Plusieurs questions se posent quant à la survie de nos obligations à l’endroit de nos créanciers, alors que l’humanité tout entière vit une crise sanitaire sans précédent.
Alors que dans les manchettes du 23 mars 2020 la Presse titrait « Ottawa a reçu près de 930 000 demandes d’assurance-emploi la semaine dernière[1] », soit 10 jours seulement après la déclaration de l’état d’urgence sanitaire sur tout le territoire québécois[2], le gouvernement Legault a décrété la fermeture complète et totale, « à compter du mercredi 25 mars à 00:01 et jusqu’au 13 avril 2020, de l’ensemble des commerces et services non essentiels[3] ». Le Québec en entier est sur « pause[4] » à l’exception des services essentiels[5], et ce, jusqu’au 13 avril prochain.
Il est fort possible de croire que vous serez touché financièrement, tôt ou tard, par les mesures adoptées par le gouvernement, sous réserve de la durée de la « pause » décrétée par le premier ministre.
Plusieurs institutions financières et autres créanciers sont à pied d’œuvre pour prendre les arrangements qui s’imposent en pareille circonstance.
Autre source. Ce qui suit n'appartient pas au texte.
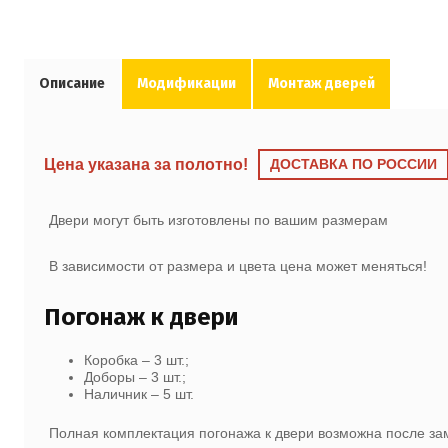
Описание
Модификации
Монтаж дверей
Цена указана за полотно!
ДОСТАВКА ПО РОССИИ
Двери могут быть изготовлены по вашим размерам
В зависимости от размера и цвета цена может меняться!
Погонаж к двери
Коробка – 3 шт.;
Доборы – 3 шт.;
Наличник – 5 шт.
Полная комплектация погонажа к двери возможна после з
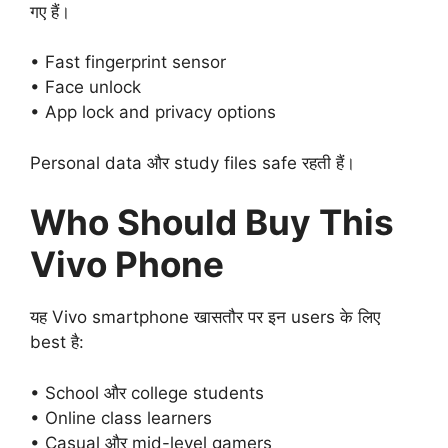
गए हैं।
• Fast fingerprint sensor
• Face unlock
• App lock and privacy options
Personal data और study files safe रहती हैं।
Who Should Buy This
Vivo Phone
यह Vivo smartphone खासतौर पर इन users के लिए
best है:
• School और college students
• Online class learners
• Casual और mid-level gamers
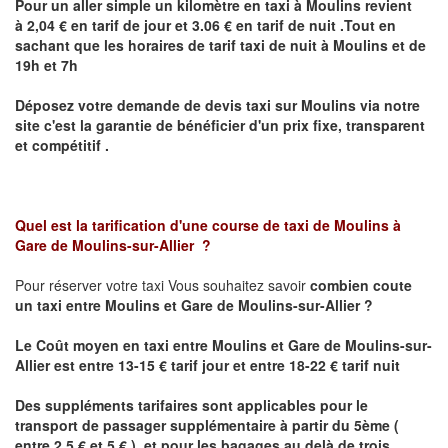
Pour un aller simple un kilomètre en taxi à
Moulins
revient
à 2,04 € en tarif de jour et 3.06 € en tarif de nuit .Tout en
sachant que les horaires de tarif taxi de nuit à
Moulins
et de
19h et 7h
Déposez votre demande de devis taxi sur
Moulins
via notre
site
c'est la garantie de bénéficier
d'un prix fixe, transparent
et compétitif .
Quel est la tarification d'une course de taxi de
Moulins à
Gare de Moulins-sur-Allier
?
Pour réserver votre taxi Vous souhaitez savoir
combien coute
un taxi
entre Moulins et Gare de Moulins-sur-Allier ?
Le Coût moyen en taxi entre Moulins et Gare de Moulins-sur-
Allier est entre 13-15 € tarif jour et entre 18-22 € tarif nuit
Des suppléments tarifaires sont applicables pour le
transport de passager supplémentaire à partir du 5ème (
entre 2.5 € et 5 € ) et pour les bagages au delà de trois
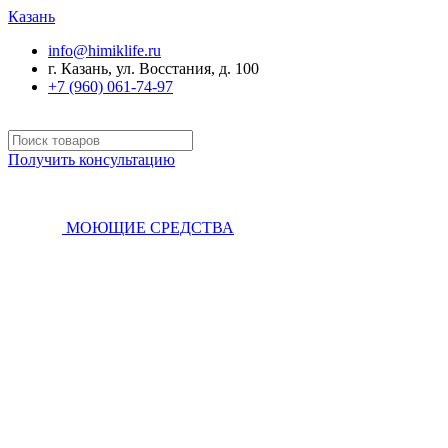
Казань
info@himiklife.ru
г. Казань, ул. Восстания, д. 100
+7 (960) 061-74-97
Получить консультацию
МОЮЩИЕ СРЕДСТВА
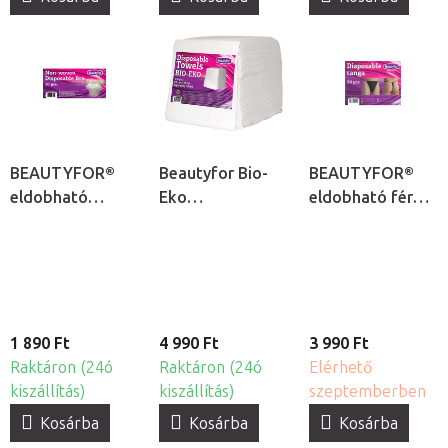
BEAUTYFOR®
Beautyfor Bio-
BEAUTYFOR®
eldobható
Eko
eldobható férfi
melltartó -
egyszerhasználatos
tanga -
egyszerhasználatos,
törlőkendők,
egyszerhasználato
10db
100db
50db
1 890 Ft
4 990 Ft
3 990 Ft
Raktáron (24ó
Raktáron (24ó
Elérhető
kiszállítás)
kiszállítás)
szeptemberben
Kosárba
Kosárba
Kosárba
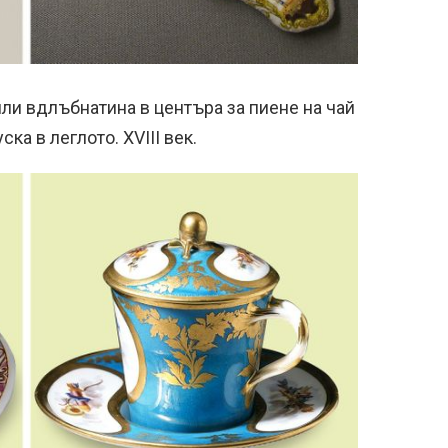
или вдлъбнатина в центъра за пиене на чай
ка в леглото. XVIII век.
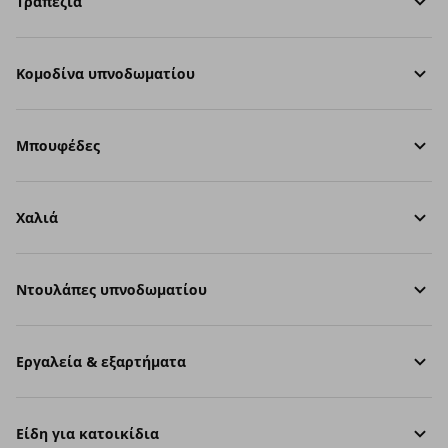
Τραπέζια
Κομοδίνα υπνοδωματίου
Μπουφέδες
Χαλιά
Ντουλάπες υπνοδωματίου
Εργαλεία & εξαρτήματα
Είδη για κατοικίδια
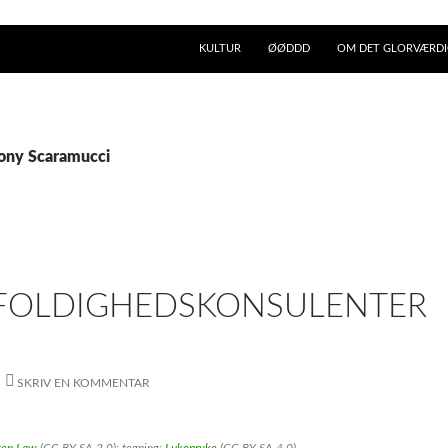
KULTUR
ØØDDD
OM DET GLORVÆRDIG
hony Scaramucci
OLDIGHEDSKONSULENTER
SKRIV EN KOMMENTAR
ven Law
(CC BY-SA 2.0); tegning:
Lukepryke
(CC BY-SA 4.0)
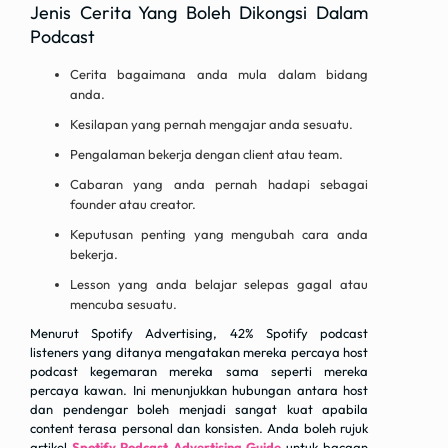
Jenis Cerita Yang Boleh Dikongsi Dalam
Podcast
Cerita bagaimana anda mula dalam bidang
anda.
Kesilapan yang pernah mengajar anda sesuatu.
Pengalaman bekerja dengan client atau team.
Cabaran yang anda pernah hadapi sebagai
founder atau creator.
Keputusan penting yang mengubah cara anda
bekerja.
Lesson yang anda belajar selepas gagal atau
mencuba sesuatu.
Menurut Spotify Advertising, 42% Spotify podcast
listeners yang ditanya mengatakan mereka percaya host
podcast kegemaran mereka sama seperti mereka
percaya kawan. Ini menunjukkan hubungan antara host
dan pendengar boleh menjadi sangat kuat apabila
content terasa personal dan konsisten. Anda boleh rujuk
artikel
Spotify Podcast Advertising Guide
untuk bacaan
En effet, dès le 18 mars 2020, le Mouvement Desjardins et les six plus grandes banques au Canada ont proposé un sursis de paiement « aux clients touchés financièrement par la pandémie »[6].
Mais qu’en est-il de l’obligation alimentaire pour enfant en temps d’urgence sanitaire? La COVID-19 est-elle un cas de force majeure libérant le débiteur de son obligation alimentaire de base pour le temps de l’urgence sanitaire?
Ainsi, en droit québécois, la « Force majeure » permet au débiteur de s’exonérer de ses obligations[7].
Toutefois, il s’agit d’une situation particulière qui s’analyse au cas par cas et le débiteur alimentaire doit toujours garder à l’esprit que la pension alimentaire de base pour enfant est versée pour le seul bénéfice de l’enfant, est présumée correspondre aux besoins de l’enfant[8] et est d’ordre public[9].
Maintenant, l’état d’urgence sanitaire décrété par le gouvernement le 13 mars dernier est-il un cas de force majeure au sens du Code civil du Québec?
Le législateur définit la force majeure comme suit :
Art. 1470 C.c.Q. : Toute personne peut se dégager de sa responsabilité pour le préjudice causé à autrui si elle prouve que le préjudice résulte d’une force majeure, à moins qu’elle ne se soit engagée à le réparer.
La force majeure est un événement imprévisible et irrésistible; y est assimilée la cause étrangère qui présente ces mêmes caractères.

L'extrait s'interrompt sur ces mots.